The median age in the city was 44.4 years. 21.1% of residents were under the age of 18; 8.7% were between the ages of 18 and 24; 21.1% were from 25 to 44; 28.9% were from 45 to 64; and 20.3% were 65 years of age or older. The gender makeup of the city was 48.7% male and 51.3% female.

===2000 census===
As of the census of 2000, there were 816 people, 339 households, and 223 families residing in the city. The population density was 1,121.5 PD/sqmi. There were 425 housing units at an average density of 584.1 /sqmi. The racial makeup of the city was 96.57% White, 1.72% Native American, 0.12% Asian, 0.12% Pacific Islander, 0.12% from other races, and 1.35% from two or more races.

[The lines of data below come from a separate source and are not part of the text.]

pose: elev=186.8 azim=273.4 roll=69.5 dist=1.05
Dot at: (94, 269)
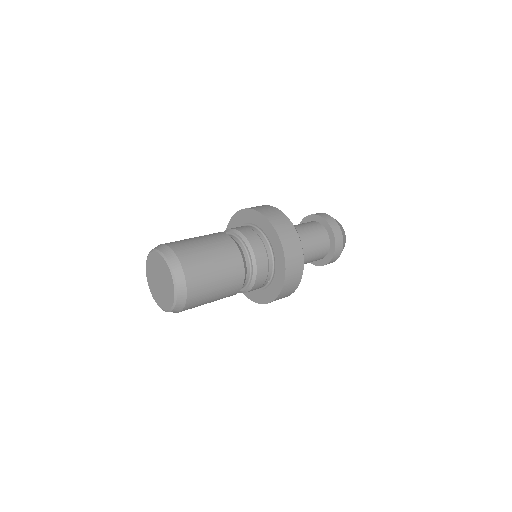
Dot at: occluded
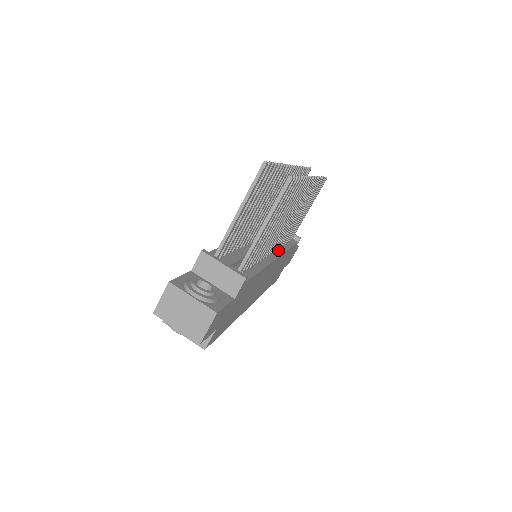
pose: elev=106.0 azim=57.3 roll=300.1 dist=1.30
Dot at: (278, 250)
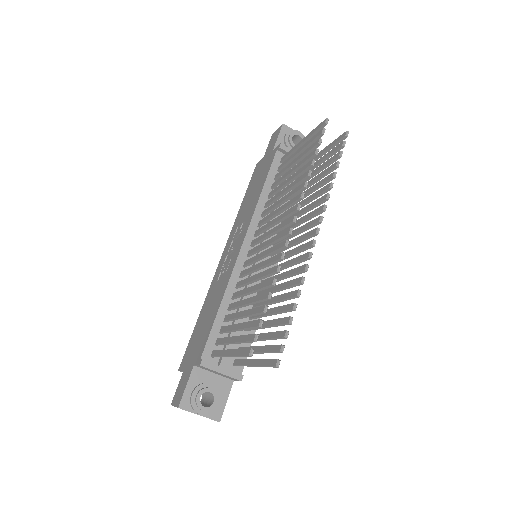
Dot at: occluded
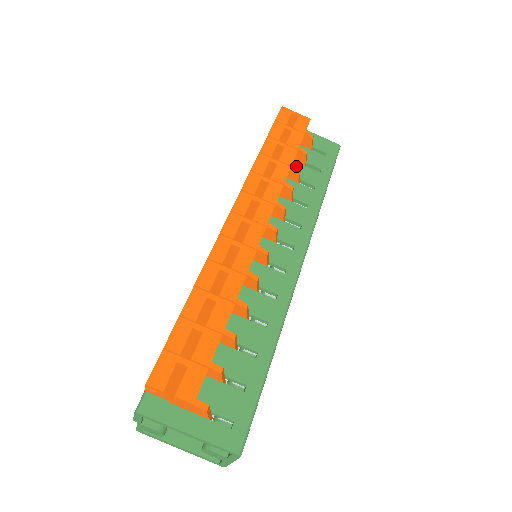
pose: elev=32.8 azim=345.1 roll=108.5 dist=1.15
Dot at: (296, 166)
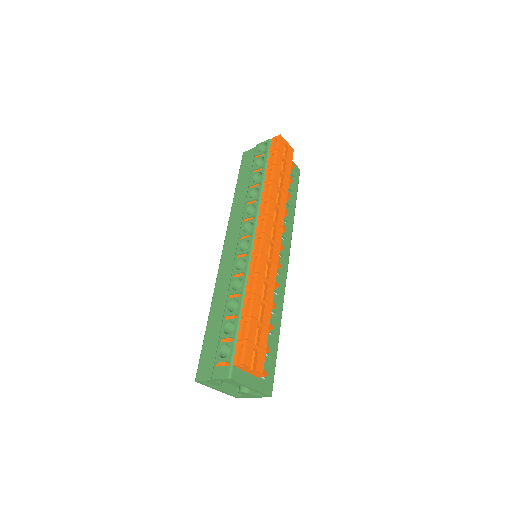
Dot at: (289, 194)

Hispanic or Latino of any race were 1.59% of the population.

There were 339 households, out of which 27.4% had children under the age of 18 living with them, 55.5% were married couples living together, 7.7% had a female householder with no husband present, and 34.2% were non-families. 30.1% of all households were made up of individuals, and 14.5% had someone living alone who was 65 years of age or older. The average household size was 2.29 and the average family size was 2.87.

In the city, the population was spread out, with 23.5% under the age of 18, 5.1% from 18 to 24, 24.8% from 25 to 44, 27.9% from 45 to 64, and 18.6% who were 65 years of age or older. The median age was 43 years. For every 100 females, there were 103.5 males. For every 100 females age 18 and over, there were 103.3 males.

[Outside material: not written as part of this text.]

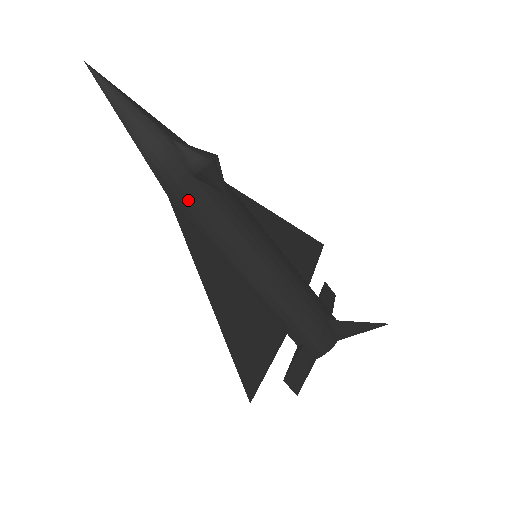
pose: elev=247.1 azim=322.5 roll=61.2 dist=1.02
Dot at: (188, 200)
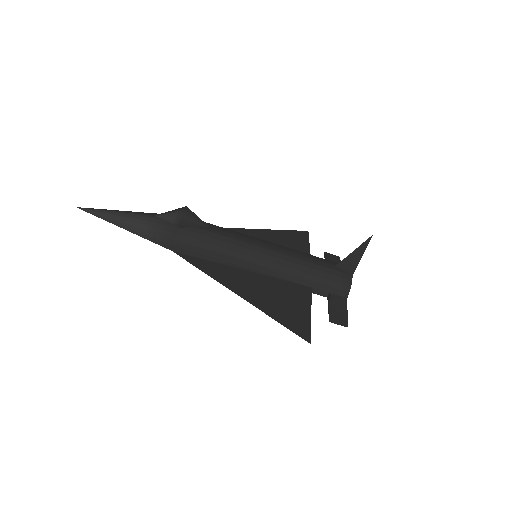
Dot at: (185, 244)
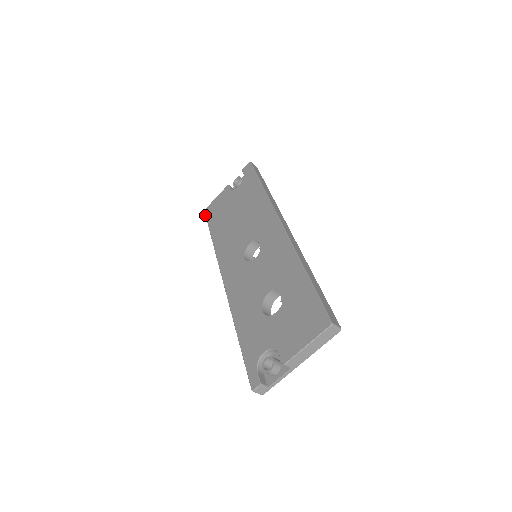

The median income for a household in the city was $24,375, and the median income for a family was $30,000. Males had a median income of $26,667 versus $11,691 for females. The per capita income for the city was $15,170. About 11.7% of families and 15.2% of the population were below the poverty line, including 16.1% of those under age 18 and 19.0% of those age 65 or over.

==Notable people==
- Larry Craig, former Idaho Senator, was born here
- Harriet Miller, politician, former mayor of Santa Barbara, California; born in Council, Idaho
- Matt Paradis, NFL player, Carolina Panthers
- James Rainwater, physicist, Nobel laureate

== Mayor ==

- Gabe Wilson, as of January 2026.

==Transportation==
The city is served by U.S. Route 95, connecting it to New Meadows to the north and Cambridge and Weiser to the south. The city is also served by a local small-craft airport owned by the city, and the Weiser River Trail, an 84 mile long Rail Trail, that runs from Weiser, Idaho, through town, to its end, near the town of New Meadows, Idaho.